→ РАБОЧИЕ ЗАДАНИЯ:
**1)** Процитируйте фрагмент из отрывка о толпе: начните со слов «Монархист роковым образом» и остановитесь после слов «охватывается равнодушием.».
**2)** Каких двух правителей отрывок о толпе называет примером миролюбивого властелина?

Совершившаяся в течение двадцати пяти лет эволюция в этом направлении
действительно поразительна. В предшествующую и даже не очень отдаленную
эпоху мнения все-таки указывали на некоторое ориентирование в известном
направлении, они вытекали из какого-нибудь основного общего верования.
Монархист роковым образом должен был иметь известные, очень определенные
убеждения как в истории, так и в науке, а республиканец должен был иметь
совершенно противоположные идеи. Монархист, например, был совершенно убежден
в том, что он не происходит от обезьяны, тогда как республиканец был убежден
в противном. Монархист должен был с ужасом отзываться о революции, а
республиканец -- с уважением. Одни имена произносились с благоговением,
другие же нельзя было произносить иначе, как с проклятием. Даже в Сорбонне
господствовало подобное же наивное отношение к истории. В настоящее время
вследствие обсуждений и анализа мнения теряют свое обаяние, их резкости
быстро сглаживаются. Лишь весьма немногие из этих мнений сохранили еще
настолько силы, чтобы увлекать нас, и современный человек все более и более
охватывается равнодушием.
Не будем, однако, слишком сожалеть о таком общем исчезновении
устойчивости мнений. Нельзя, конечно, отрицать, что в жизни народа это
служит симптомом упадка. Без всякого сомнения, ясновидящие, апостолы,
вожаки, одним словом, убежденные люди обладают совершенно иной силой, нежели
отрицатели, критики и равнодушные. Но не следует забывать: при существующем
могуществе толпы всякое мнение, обладающее достаточной степенью обаяния,
чтобы овладеть ею, должно тотчас же получить такую тираническую власть, что
эра свободных суждений прекратилась бы надолго. Толпа представляет собой
властелина, иногда миролюбивого, как были миролюбивы Гелиогобал и Тиберий,
но все же ужасного в моменты своих капризов. Если какая-нибудь цивилизация
подпадет под власть толпы, она становится в зависимость от массы
случайностей и не может уже долго продержаться. Если что-нибудь и в
состоянии отсрочить час окончательного разрушения, то это именно такое
всевозрастающее равнодушие толпы ко всякому общему верованию.
* Отдел третий. КЛАССИФИКАЦИЯ И ОПИСАНИЕ ТОЛПЫ РАЗЛИЧНЫХ КАТЕГОРИЙ
Глава 1 КЛАССИФИКАЦИЯ ТОЛПЫ
Общее разделение толпы. -- Ее классификация. * 1. Разнородная толпа. --
Как она образуется. -- Влияние расы. -- Душа толпы выражена тем слабее, чем
сильнее душа расы. -- Душа расы отражает состояние цивилизации, душа толпы
-- состояние варварства.
* 2. Однородная толпа, -- Разделение однородной толпы. -- Секты, касты
и классы.
Мы изучили уже общие черты, свойственные одухотворенной толпе; теперь
нам надо рассмотреть частные особенности, присоединяющиеся к этим общим
чертам в собраниях различных категорий тогда, когда под влиянием
соответствующих возбудителей эти собрания превращаются в толпу.

[Записи набора данных]
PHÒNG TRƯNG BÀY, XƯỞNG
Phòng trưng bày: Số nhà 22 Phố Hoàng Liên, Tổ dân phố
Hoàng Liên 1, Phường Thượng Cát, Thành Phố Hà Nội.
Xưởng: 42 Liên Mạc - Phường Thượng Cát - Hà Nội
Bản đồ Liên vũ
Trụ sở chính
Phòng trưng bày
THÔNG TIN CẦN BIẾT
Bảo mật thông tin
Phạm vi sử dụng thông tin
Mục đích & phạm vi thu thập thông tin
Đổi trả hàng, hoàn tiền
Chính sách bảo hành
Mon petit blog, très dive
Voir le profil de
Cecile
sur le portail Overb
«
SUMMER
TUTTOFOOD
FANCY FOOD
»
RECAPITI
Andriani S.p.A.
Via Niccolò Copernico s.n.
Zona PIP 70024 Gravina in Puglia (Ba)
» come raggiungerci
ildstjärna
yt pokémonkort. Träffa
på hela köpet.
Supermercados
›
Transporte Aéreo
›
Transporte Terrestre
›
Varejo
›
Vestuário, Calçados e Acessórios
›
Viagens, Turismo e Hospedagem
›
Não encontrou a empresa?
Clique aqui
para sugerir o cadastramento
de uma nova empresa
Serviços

→ ОТВЕТЫ К ЗАДАНИЯМ:
**1)**
Монархист роковым образом должен был иметь известные, очень определенные
убеждения как в истории, так и в науке, а республиканец должен был иметь
совершенно противоположные идеи. Монархист, например, был совершенно убежден
в том, что он не происходит от обезьяны, тогда как республиканец был убежден
в противном. Монархист должен был с ужасом отзываться о революции, а
республиканец -- с уважением. Одни имена произносились с благоговением,
другие же нельзя было произносить иначе, как с проклятием. Даже в Сорбонне
господствовало подобное же наивное отношение к истории. В настоящее время
вследствие обсуждений и анализа мнения теряют свое обаяние, их резкости
быстро сглаживаются. Лишь весьма немногие из этих мнений сохранили еще
настолько силы, чтобы увлекать нас, и современный человек все более и более
охватывается равнодушием.

**2)** Гелиогобала и Тиберия.